AOC Says the American Revolution Was Against 'the Billionaires of Their Time' — She Just Described Herself as King George III

Rep. Alexandria Ocasio-Cortez just tried to rewrite the entire American founding as a socialist uprising, claiming "the American revolution was against the billionaires of their time" — which is genuinely one of the dumbest things ever said by a sitting member of Congress, and that's a competitive category.

Somebody get this woman a history book. A children's one with pictures, preferably.

AOC's full quote, as reported by Not the Bee, was this gem: "The American revolution was against the billionaires of their time. We were declaring independence from such an extreme marriage of wealth and power and the state."

Read that again. She thinks the Founders launched a revolution against rich people. The Founders — who were rich people. George Washington, one of the wealthiest men in the colonies, ran the whole thing from his Mount Vernon estate when he wasn't leading the Continental Army. Thomas Jefferson wrote the Declaration of Independence while owning thousands of acres. Benjamin Franklin was an international celebrity and wealthy publisher.

These men literally pledged their "lives, fortunes, and sacred honor" to the cause. Their fortunes. Because they had them. Because they were the wealthy elite of colonial America, and they risked everything — not to redistribute wealth, but to get a tyrannical government off their backs.

The American Revolution was about one thing above all else: government overreach. Taxation without representation. A distant ruling power dictating how free people could live, work, and trade. The Crown wasn't some billionaire class — it was the government. The state. The exact kind of centralized, all-powerful authority that AOC wants to expand every single day she's in office.

She wants higher taxes. She wants more regulation. She wants the government to control healthcare, energy, housing, and education. She wants Washington to have its fingers in every aspect of your life.

That's not the revolution. That's the Crown.

AOC didn't accidentally misquote history. She tried to hijack the founding of the nation and dress it up in Marxist class-warfare language because that's all she knows. Every issue is rich versus poor. Every solution is more government. Every historical event gets filtered through the same tired redistributionist lens until the original meaning is completely unrecognizable.

The Founders didn't fight King George III because he was wealthy. They fought him because he was a tyrant. Because he taxed them without giving them a voice. Because his government told them what they could buy, where they could sell, and how they had to live.

If AOC had been around in 1776, she wouldn't have been at Lexington and Concord. She would have been in Parliament arguing that the colonists needed to pay their fair share.

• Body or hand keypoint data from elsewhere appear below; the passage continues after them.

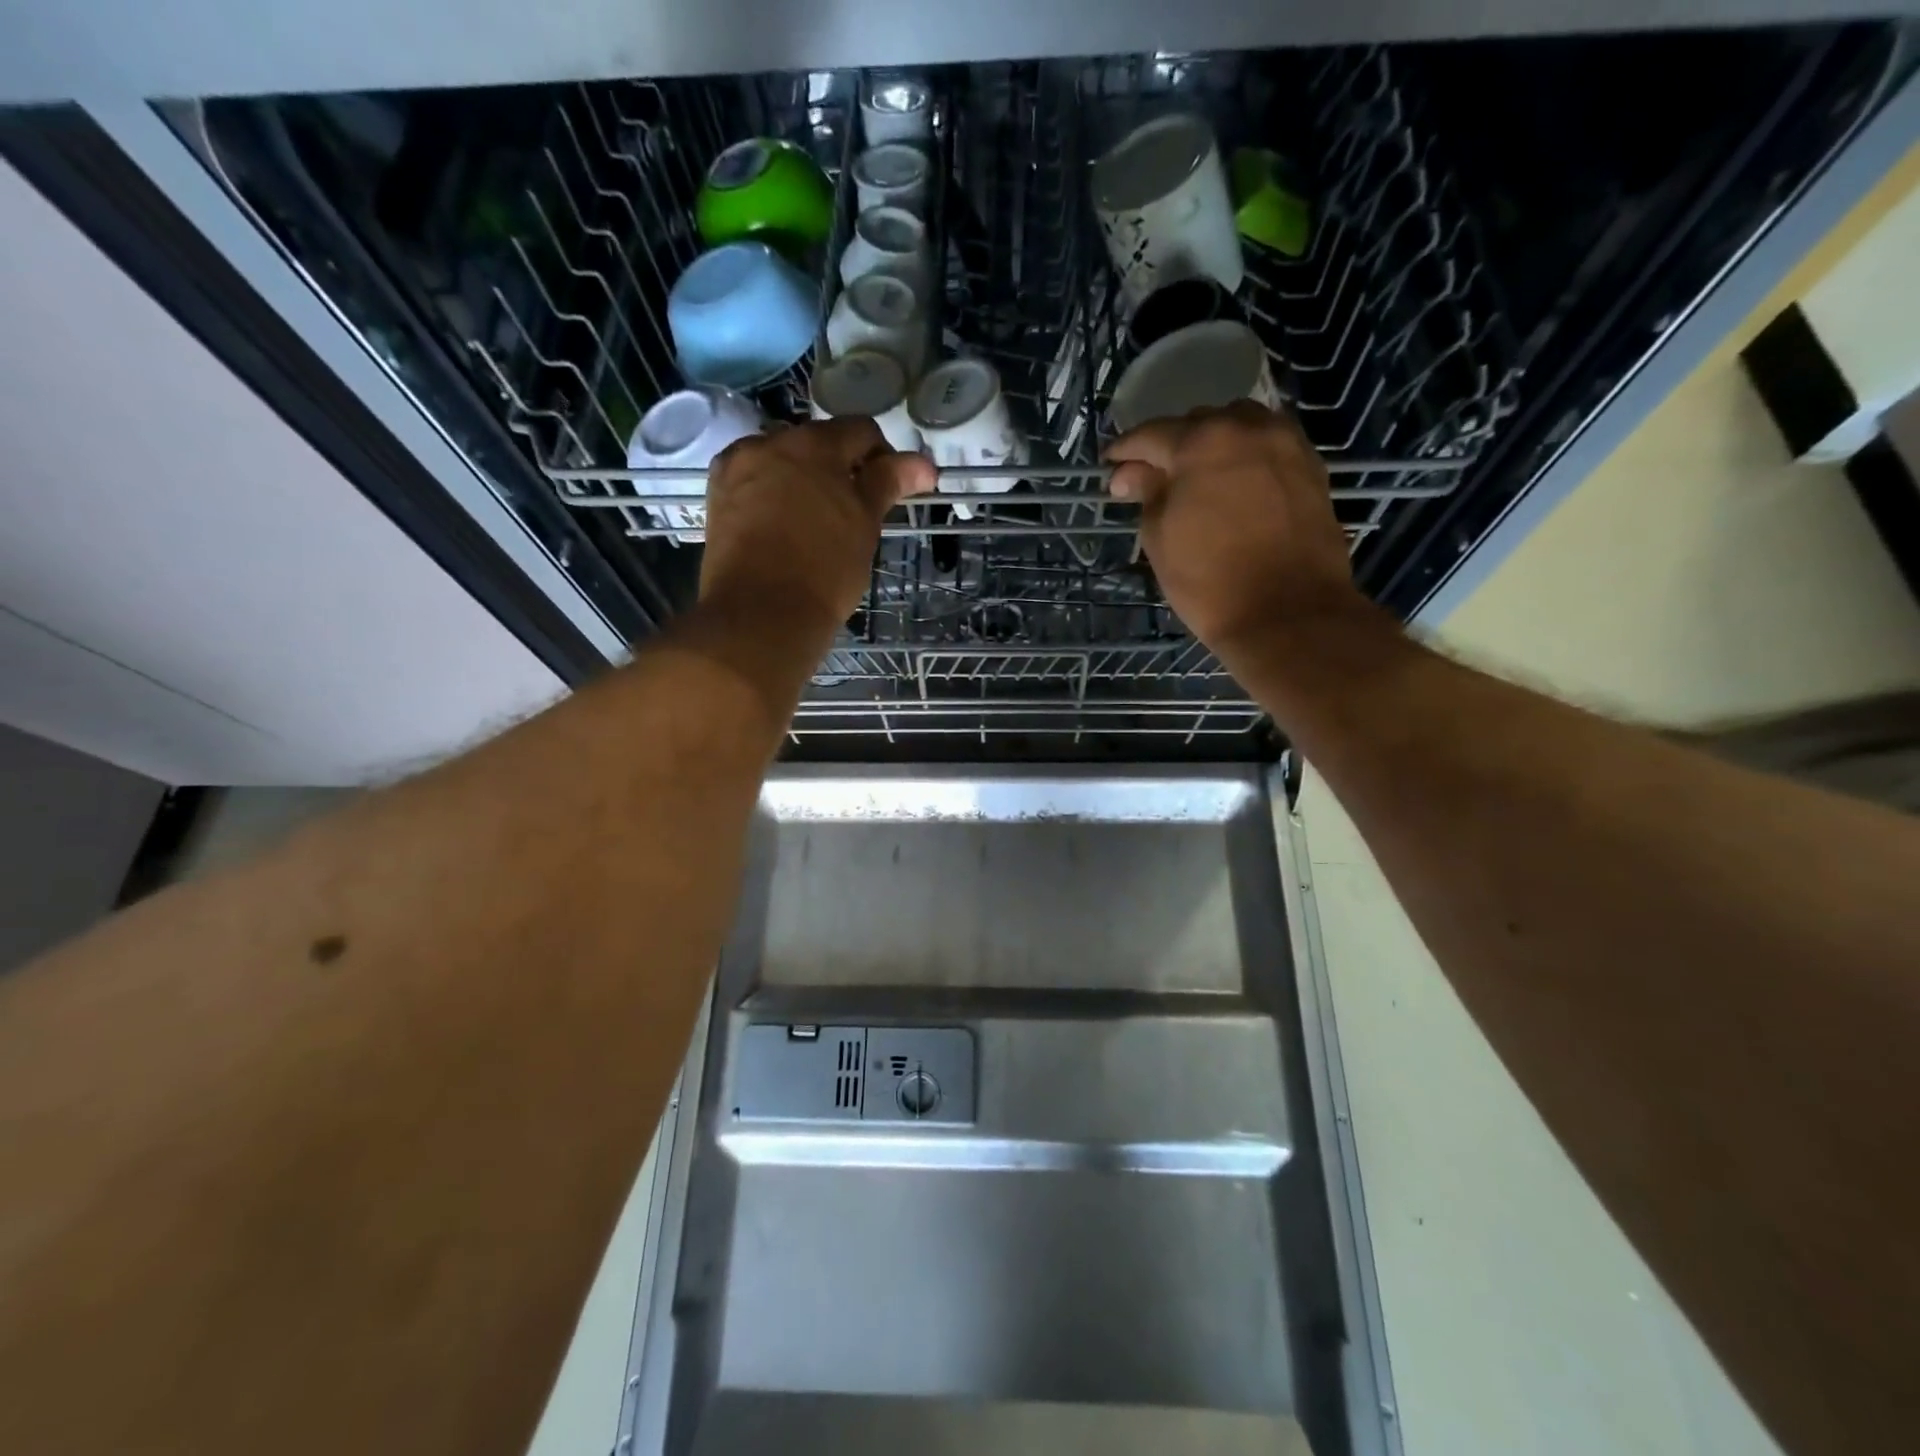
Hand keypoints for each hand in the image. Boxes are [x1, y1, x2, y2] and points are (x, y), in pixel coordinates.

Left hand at [699, 419, 933, 629]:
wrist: (760, 615)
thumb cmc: (824, 571)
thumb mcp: (865, 525)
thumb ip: (889, 483)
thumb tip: (923, 464)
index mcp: (813, 444)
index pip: (860, 432)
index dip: (884, 458)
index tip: (891, 491)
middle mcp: (770, 443)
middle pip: (818, 442)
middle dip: (841, 468)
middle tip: (856, 511)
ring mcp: (738, 468)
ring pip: (784, 461)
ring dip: (805, 479)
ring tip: (817, 521)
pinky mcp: (718, 496)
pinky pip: (755, 481)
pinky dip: (774, 493)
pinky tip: (783, 524)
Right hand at [1106, 401, 1365, 652]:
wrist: (1287, 613)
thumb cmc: (1209, 580)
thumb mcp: (1159, 537)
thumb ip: (1146, 493)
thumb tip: (1130, 473)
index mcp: (1202, 442)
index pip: (1151, 434)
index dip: (1125, 450)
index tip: (1109, 465)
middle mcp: (1247, 428)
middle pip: (1198, 424)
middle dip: (1170, 446)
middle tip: (1151, 478)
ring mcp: (1285, 444)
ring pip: (1239, 426)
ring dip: (1212, 443)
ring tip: (1196, 475)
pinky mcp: (1311, 467)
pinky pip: (1268, 446)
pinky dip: (1245, 455)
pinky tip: (1233, 481)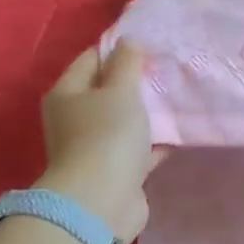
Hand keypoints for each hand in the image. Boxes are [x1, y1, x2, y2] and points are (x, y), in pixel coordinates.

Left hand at [38, 42, 160, 241]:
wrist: (101, 201)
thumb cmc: (107, 136)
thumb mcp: (120, 90)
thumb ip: (127, 63)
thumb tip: (129, 41)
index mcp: (67, 94)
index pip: (91, 59)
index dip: (118, 49)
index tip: (150, 45)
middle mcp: (74, 119)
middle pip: (106, 91)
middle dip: (135, 82)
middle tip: (166, 71)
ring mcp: (93, 148)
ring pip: (123, 122)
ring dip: (145, 114)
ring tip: (175, 100)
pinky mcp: (114, 172)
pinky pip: (136, 150)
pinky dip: (152, 143)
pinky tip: (175, 135)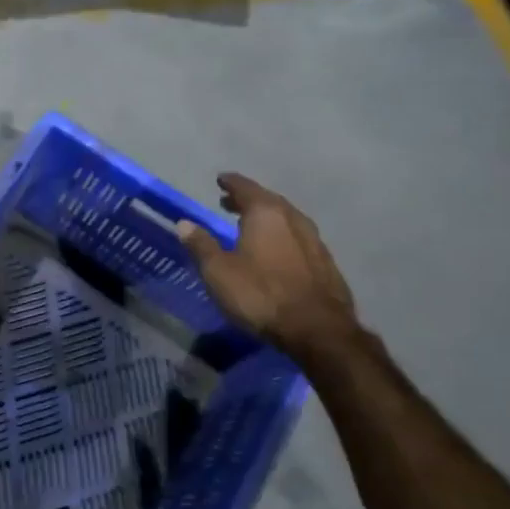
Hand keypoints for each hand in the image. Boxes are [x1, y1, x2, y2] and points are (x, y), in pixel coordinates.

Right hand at [178, 172, 357, 358]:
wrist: (317, 329)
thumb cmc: (260, 294)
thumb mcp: (218, 271)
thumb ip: (201, 245)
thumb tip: (184, 223)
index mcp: (266, 214)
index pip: (245, 188)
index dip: (231, 183)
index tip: (221, 179)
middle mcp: (293, 219)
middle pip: (268, 201)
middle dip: (248, 200)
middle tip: (230, 203)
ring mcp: (314, 240)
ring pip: (286, 219)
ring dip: (267, 219)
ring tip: (250, 226)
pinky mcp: (325, 262)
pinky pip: (297, 238)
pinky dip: (282, 237)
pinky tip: (275, 251)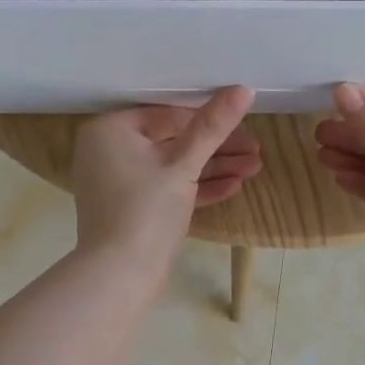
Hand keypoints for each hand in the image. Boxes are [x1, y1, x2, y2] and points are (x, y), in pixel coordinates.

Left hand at [71, 86, 261, 270]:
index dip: (208, 118)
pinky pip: (166, 190)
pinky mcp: (131, 209)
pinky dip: (195, 189)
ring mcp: (119, 183)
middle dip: (216, 148)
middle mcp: (108, 151)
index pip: (166, 114)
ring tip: (255, 168)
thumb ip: (212, 127)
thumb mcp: (183, 165)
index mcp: (110, 130)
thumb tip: (242, 89)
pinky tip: (233, 187)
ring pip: (173, 167)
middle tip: (255, 150)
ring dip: (213, 168)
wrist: (119, 275)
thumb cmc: (146, 210)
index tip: (243, 123)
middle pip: (172, 140)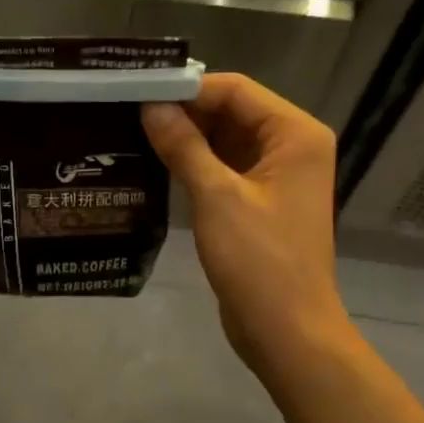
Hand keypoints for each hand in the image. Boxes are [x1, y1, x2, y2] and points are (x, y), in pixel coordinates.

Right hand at [143, 74, 349, 379]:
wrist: (287, 333)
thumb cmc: (259, 261)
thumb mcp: (216, 197)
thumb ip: (182, 145)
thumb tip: (149, 105)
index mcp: (295, 134)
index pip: (235, 90)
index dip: (187, 89)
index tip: (138, 92)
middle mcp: (291, 146)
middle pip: (231, 111)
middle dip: (183, 112)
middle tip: (128, 111)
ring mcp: (277, 175)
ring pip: (224, 139)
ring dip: (185, 137)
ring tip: (132, 132)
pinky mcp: (260, 200)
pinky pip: (224, 166)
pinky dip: (194, 162)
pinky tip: (154, 162)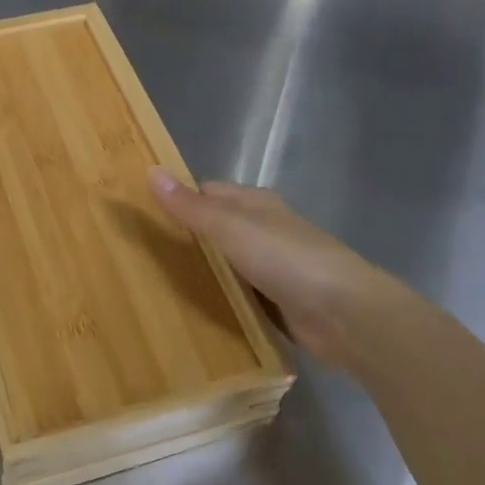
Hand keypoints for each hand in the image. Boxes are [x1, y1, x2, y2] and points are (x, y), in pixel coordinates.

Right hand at [148, 169, 406, 370]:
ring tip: (155, 284)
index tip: (141, 215)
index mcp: (255, 203)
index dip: (177, 199)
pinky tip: (194, 310)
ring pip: (225, 263)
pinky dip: (220, 298)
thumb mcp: (230, 227)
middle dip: (184, 239)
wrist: (345, 313)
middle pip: (215, 228)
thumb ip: (191, 206)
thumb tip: (151, 171)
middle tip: (139, 255)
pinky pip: (238, 294)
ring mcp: (272, 266)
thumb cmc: (286, 259)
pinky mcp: (278, 300)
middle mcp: (264, 229)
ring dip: (201, 272)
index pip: (206, 193)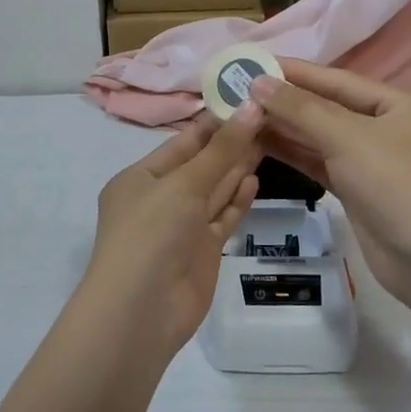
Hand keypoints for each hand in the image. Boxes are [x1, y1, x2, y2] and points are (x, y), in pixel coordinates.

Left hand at [81, 104, 263, 351]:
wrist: (142, 311)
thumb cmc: (151, 233)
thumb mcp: (184, 184)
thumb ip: (221, 150)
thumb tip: (251, 107)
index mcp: (140, 178)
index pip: (182, 143)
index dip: (214, 123)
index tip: (246, 100)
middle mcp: (159, 199)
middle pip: (201, 165)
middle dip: (231, 143)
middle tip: (268, 117)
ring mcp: (181, 227)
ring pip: (214, 190)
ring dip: (237, 168)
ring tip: (270, 139)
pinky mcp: (202, 251)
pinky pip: (222, 217)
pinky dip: (237, 199)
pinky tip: (255, 178)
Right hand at [251, 60, 410, 311]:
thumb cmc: (397, 185)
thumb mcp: (347, 138)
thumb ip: (300, 109)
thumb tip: (257, 82)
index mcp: (401, 103)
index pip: (338, 80)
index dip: (295, 72)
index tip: (253, 62)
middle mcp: (389, 126)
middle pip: (328, 107)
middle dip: (286, 101)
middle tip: (238, 90)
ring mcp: (374, 160)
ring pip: (322, 136)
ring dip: (285, 127)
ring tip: (241, 113)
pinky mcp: (360, 189)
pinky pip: (321, 162)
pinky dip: (294, 153)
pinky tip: (260, 143)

The irony is so thick you could spread it on toast. A congresswoman who wants to tax unrealized gains, ban private health insurance, and have the federal government guarantee everyone a job is out here claiming the Founders were on her team. The men who wrote the Bill of Rights — specifically to limit government power — would have looked at her Green New Deal and reached for their muskets.

But hey, at least she's consistent. AOC has never let facts get in the way of a good narrative. Why start with the most well-documented revolution in human history?